Christina Tolkamp experienced that when she left a consulting job to found her own company, Vancouver-based CareCrew Technologies Corp., and develop the Caren App, designed to help families co-ordinate looking after aging loved ones.

“Even when I raised money, when things go over budget, it’s easiest just to take from your own salary,” she said.

Ms. Tolkamp knew that starting a business would require a lifestyle change, but struggling to make rent was hard on her.

“You just feel so drained,” she said. “Because your personal finances are on the line, your business is on the line. You have investors’ money on the line, you have your staff and you have other family responsibilities.”

In April, 2018, she began seeing a clinical counsellor. “She asked me what I did for fun, and I said, ‘I don’t know. I don’t have time for fun,’ ” Ms. Tolkamp said.

She had student health coverage at the time because she was studying for a master’s degree at the University of British Columbia.
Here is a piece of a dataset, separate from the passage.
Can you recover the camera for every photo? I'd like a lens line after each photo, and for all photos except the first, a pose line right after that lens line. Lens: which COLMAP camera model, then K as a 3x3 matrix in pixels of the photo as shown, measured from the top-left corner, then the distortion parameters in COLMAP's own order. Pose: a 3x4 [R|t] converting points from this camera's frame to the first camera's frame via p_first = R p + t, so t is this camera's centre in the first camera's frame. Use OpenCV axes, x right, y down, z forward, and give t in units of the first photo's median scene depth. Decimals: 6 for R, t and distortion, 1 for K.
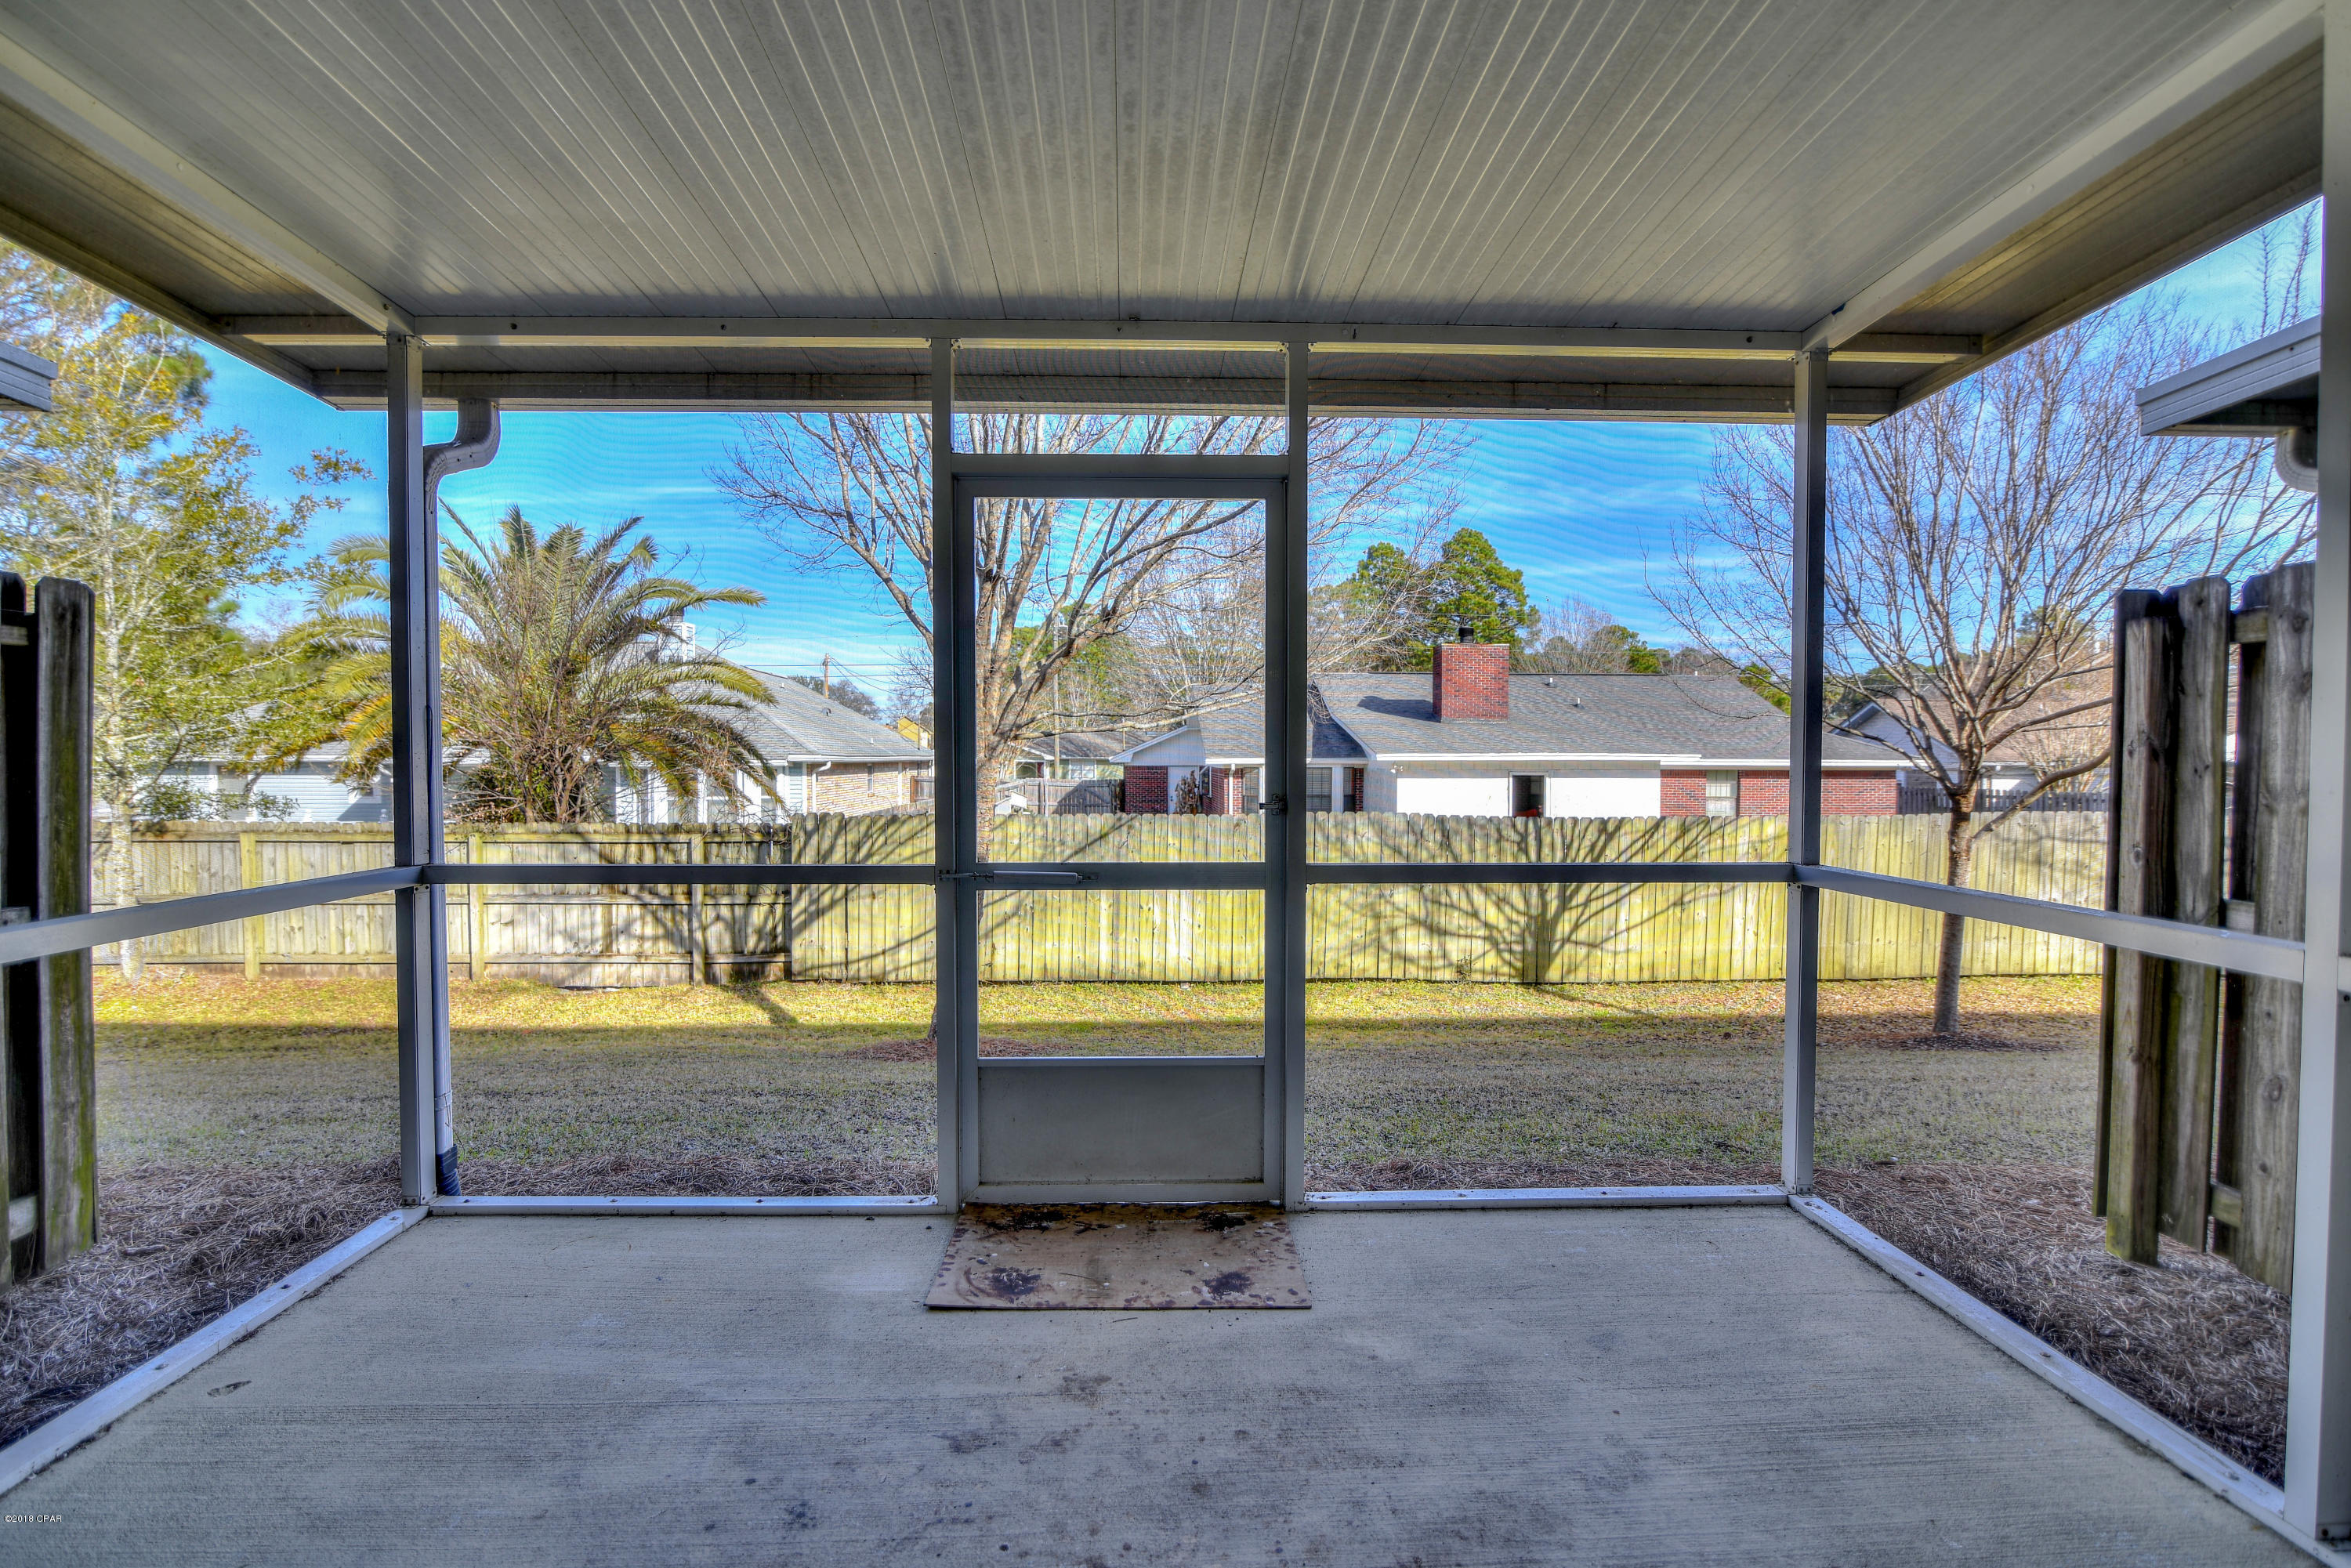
lens RADIAL K [[1141.2, 0, 1166.1], [0, 1141.2, 797.0], [0, 0, 1]] dist [-0.014569, 0.000162]
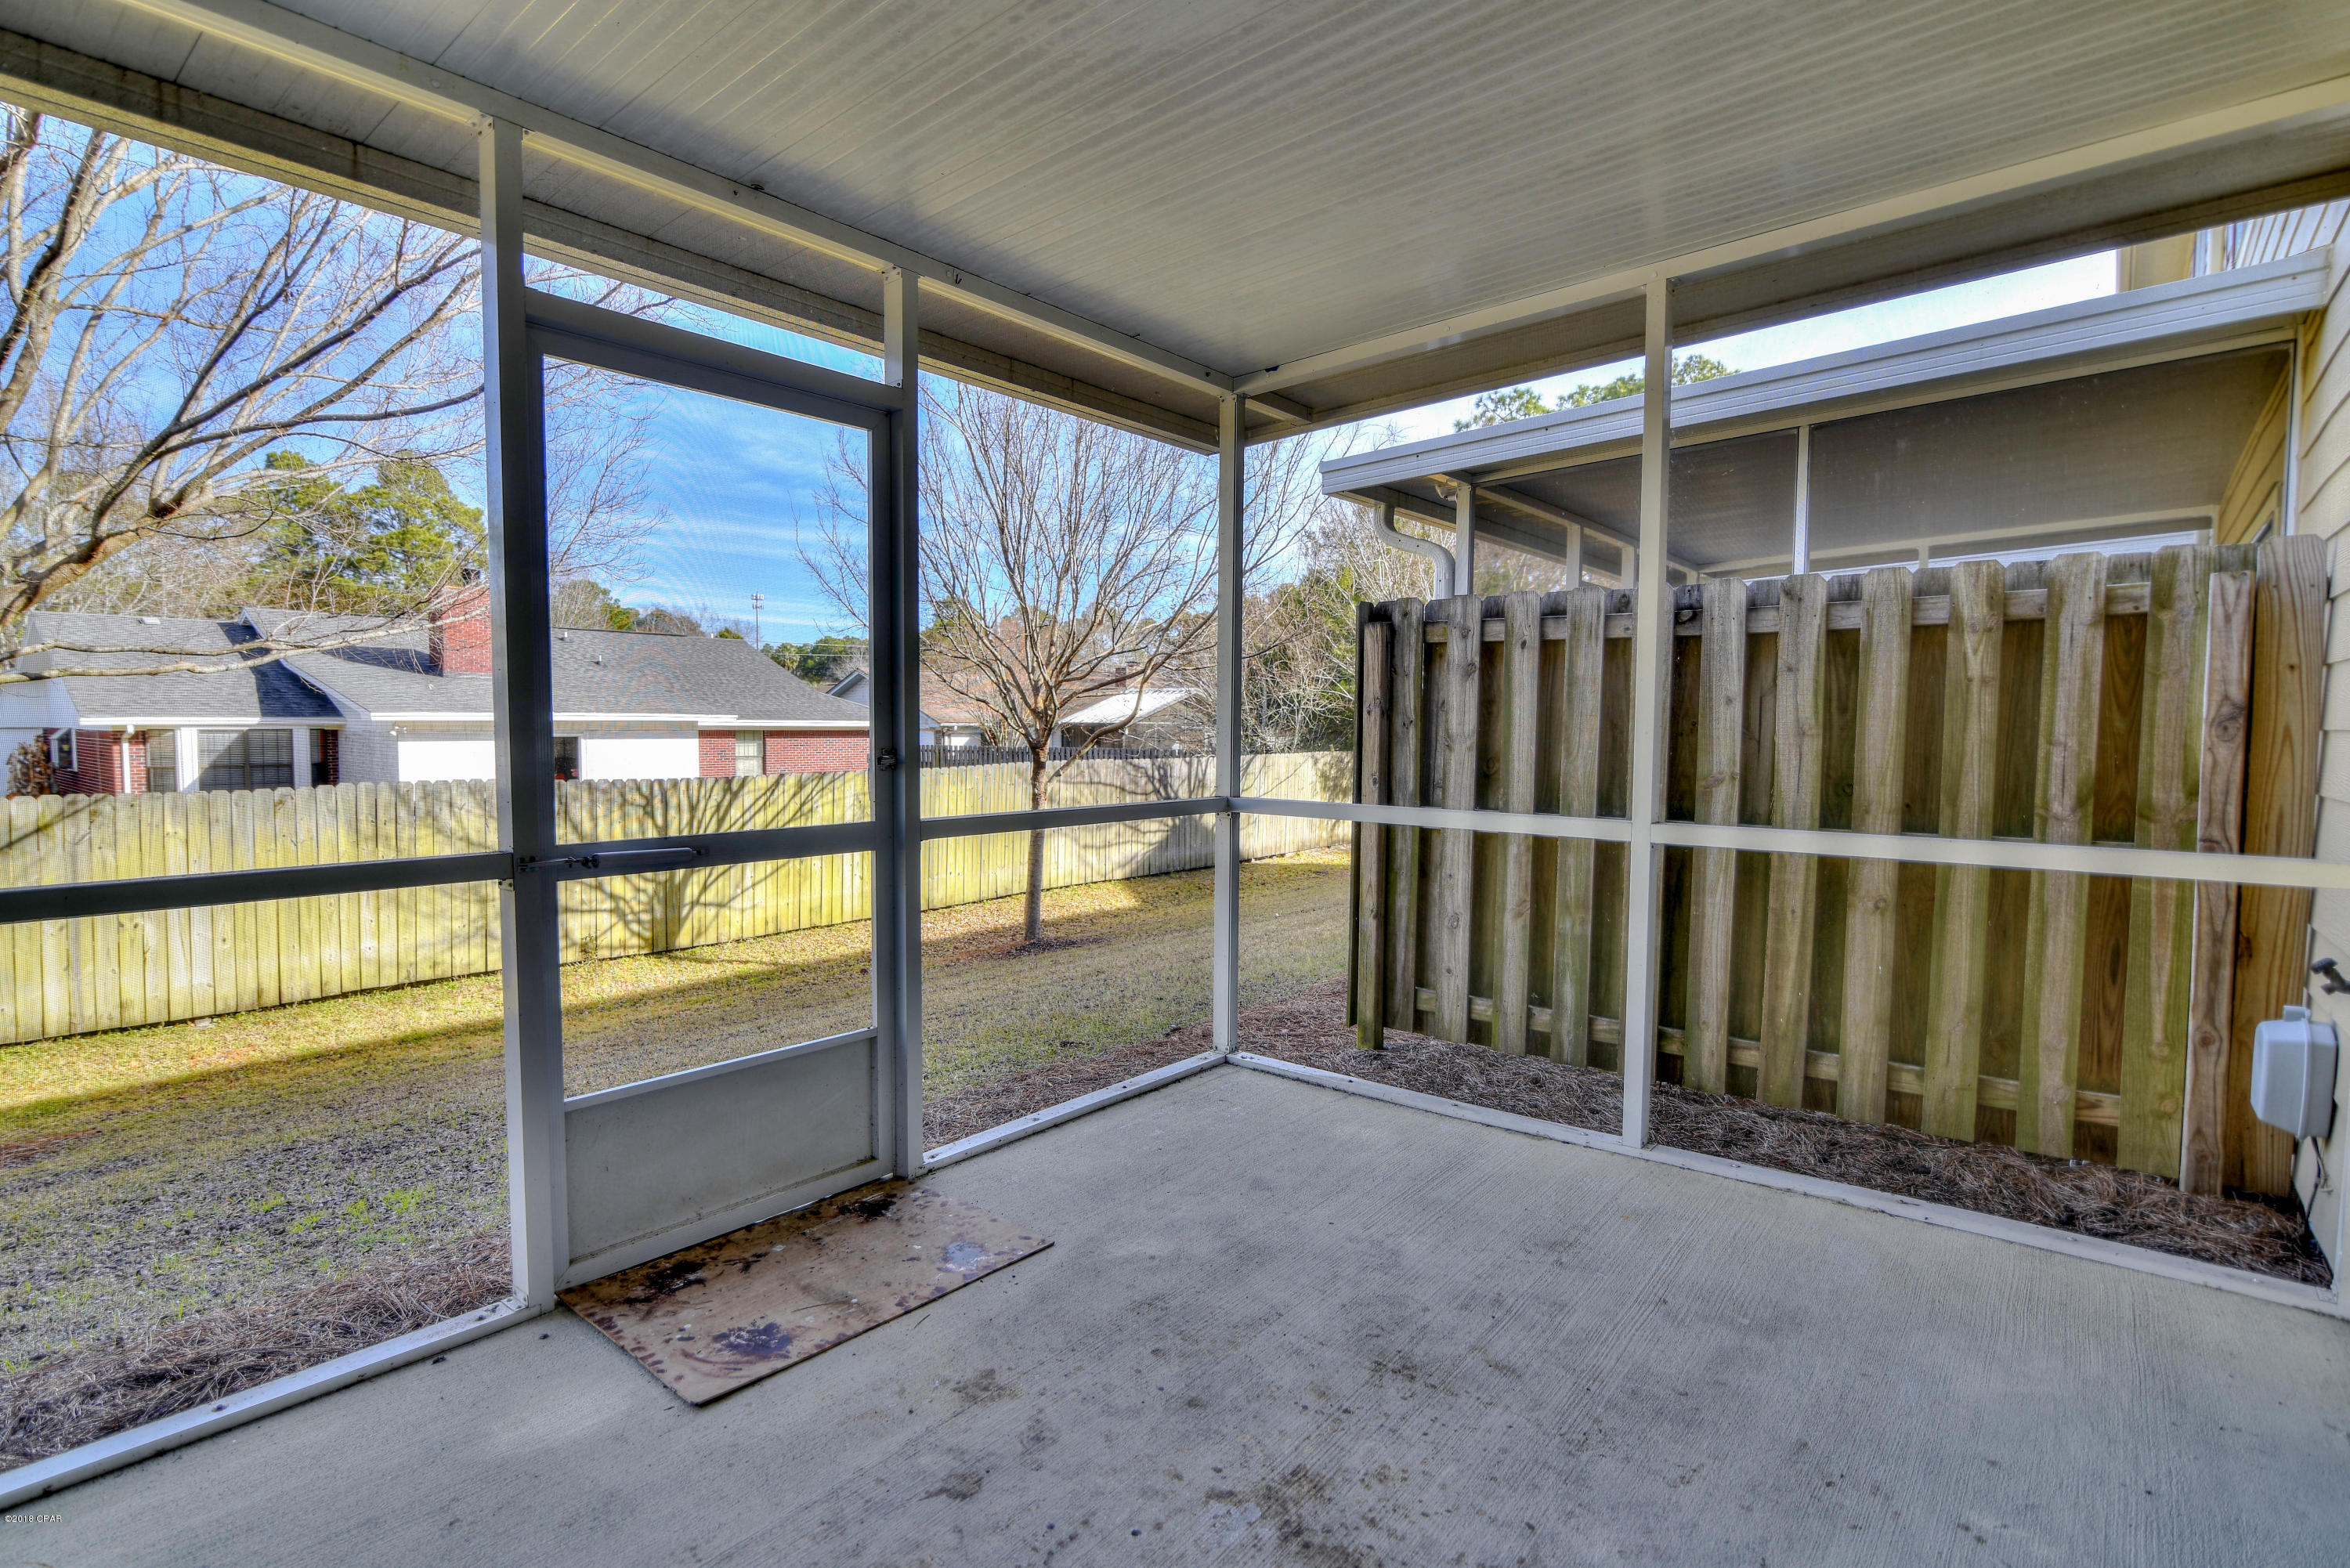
lens RADIAL K [[1140.7, 0, 1165.6], [0, 1140.7, 797.0], [0, 0, 1]] dist [-0.014569, 0.000162]
pose [[0.666025, -0.046693, 0.744467, -0.172231], [0.021358, 0.998823, 0.043538, 0.000592], [-0.745624, -0.013097, 0.666239, 0.075471]]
But rarely do entrepreneurs have benefits to cover counsellor or psychologist visits; the CMHA study noted that entrepreneurs face financial barriers to accessing such services.

Clinical counsellors cost $120 a session, on average, according to the BC Association of Clinical Counsellors, and the Ontario Psychological Association recommends practitioners charge $225 an hour.

Some government agencies offer free services, but wait times are typically long, Mr. Hosseiny said, and the patient’s mental illness needs to be fairly severe in order to be referred to them.

“We don’t wait until people have Stage 4 cancer until we intervene. But we kind of do that for mental health,” he said.

Even if entrepreneurs have access to sick leave, they are less likely to take it; the report noted a culture of placing the business’s needs ahead of family and self-care.

“These 12- to 16-hour workdays are really glamorized,” said Ms. Jay, who recalled a four-month stretch last winter when she took only one full day off.

Mental-health effects were even more pronounced among female entrepreneurs and among those whose businesses were in the early growth stages, according to the study.

Six months after finding herself in tears too often, Ms. Jay is doing better by carving out time to be offline and setting more realistic deadlines.

“If you’re not setting those boundaries and not making sure you’re healthy and whole, how are you going to be able to show up at your 100 per cent?" she said. "You can’t.”